Study of the Enhanced Oil Recovery Mechanism and Remaining Oil State of Heavy Oil after Viscosity-Reducer-Assisted CO2 Foam Flooding: 2D Microvisualization Experimental Case

Although traditional viscosity-reducer-assisted water flooding can improve heavy oil recovery, it does not have a sufficient advantage over expanding the sweep range and advancing the displacement front deeply. The CO2 foam can make up for the lack of a viscosity reducer very well in the flooding process and decrease the volume of green-gas CO2. However, the mechanism of combining the flooding of CO2 foam with a viscosity reducer is still unclear. To solve this problem, the flow characteristics and remaining oil state of heavy oil in the process of CO2 foam flooding assisted by a viscosity reducer are analyzed. In this study, an etched microglass and high-temperature and high-pressure displacement visualization device are used to simulate the flow behavior of heavy oil derived by CO2 foam and a viscosity reducer together.

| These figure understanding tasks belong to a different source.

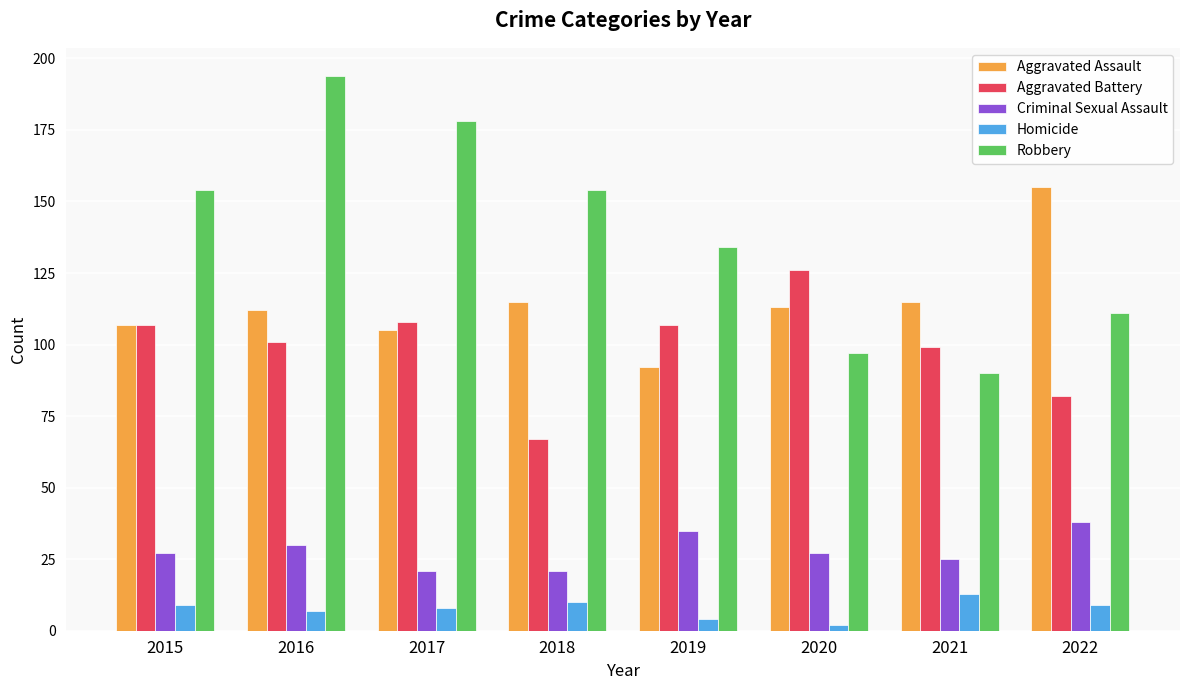

At which category is the sum across all series the highest?

2016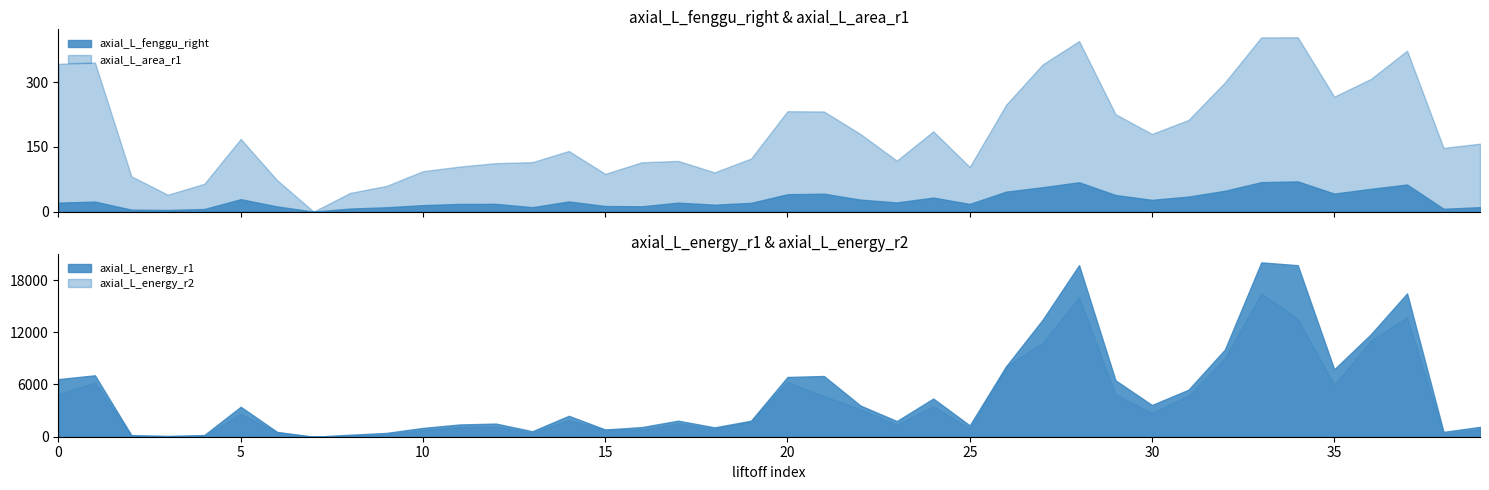

Which has a higher value, 3 or 3?

3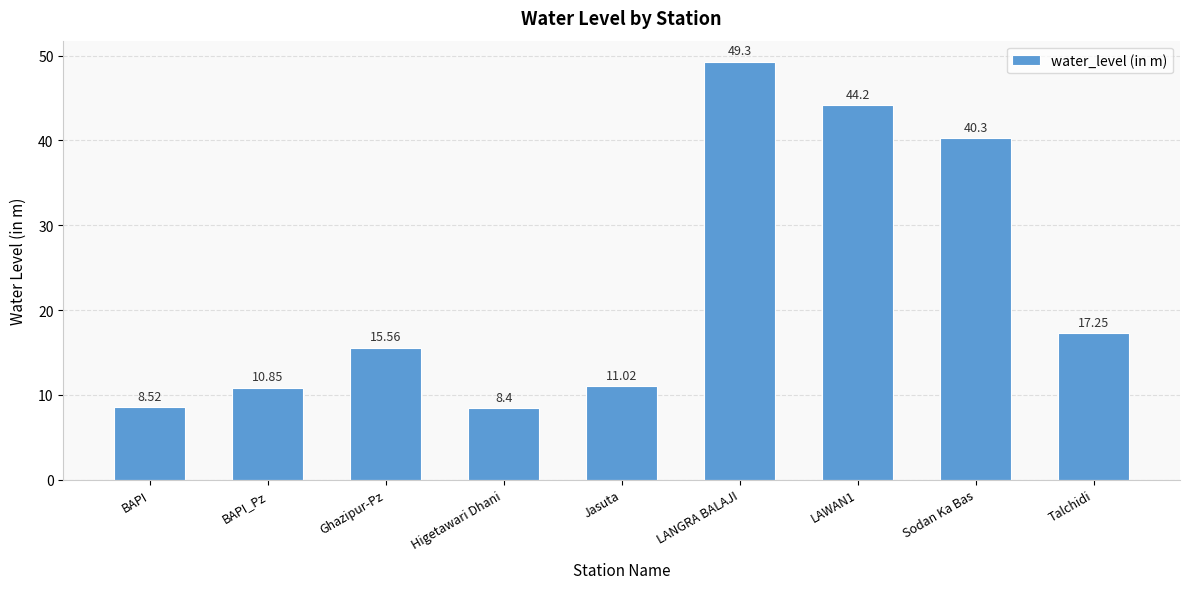

How many data points are less than 15?

4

The state and location of the remaining oil in the etched glass are observed and compared at different flooding channel positions from macro and micro points of view. The experimental results show the following. (i) The oil recovery factor increases obviously in the early stage and tends to increase slowly in the later stage of CO2 foam flooding assisted by a viscosity reducer. (ii) The CO2 foam viscosity-reducer solution can block the water channel, adjust the streamline, and make the flooding front advance evenly. The sweep range expands to both sides, and an effective oil–water flow channel is also formed at the upsweep zone. (iii) Due to the synergistic viscosity reduction effect of CO2 and a foamy viscosity reducer, the oil–water interfacial tension decreases, the viscosity of crude oil decreases greatly, and the flow ability of crude oil in the pore is significantly improved. The 43.2% increase in oil recovery confirmed the flooding effect of a CO2 foam viscosity reducer.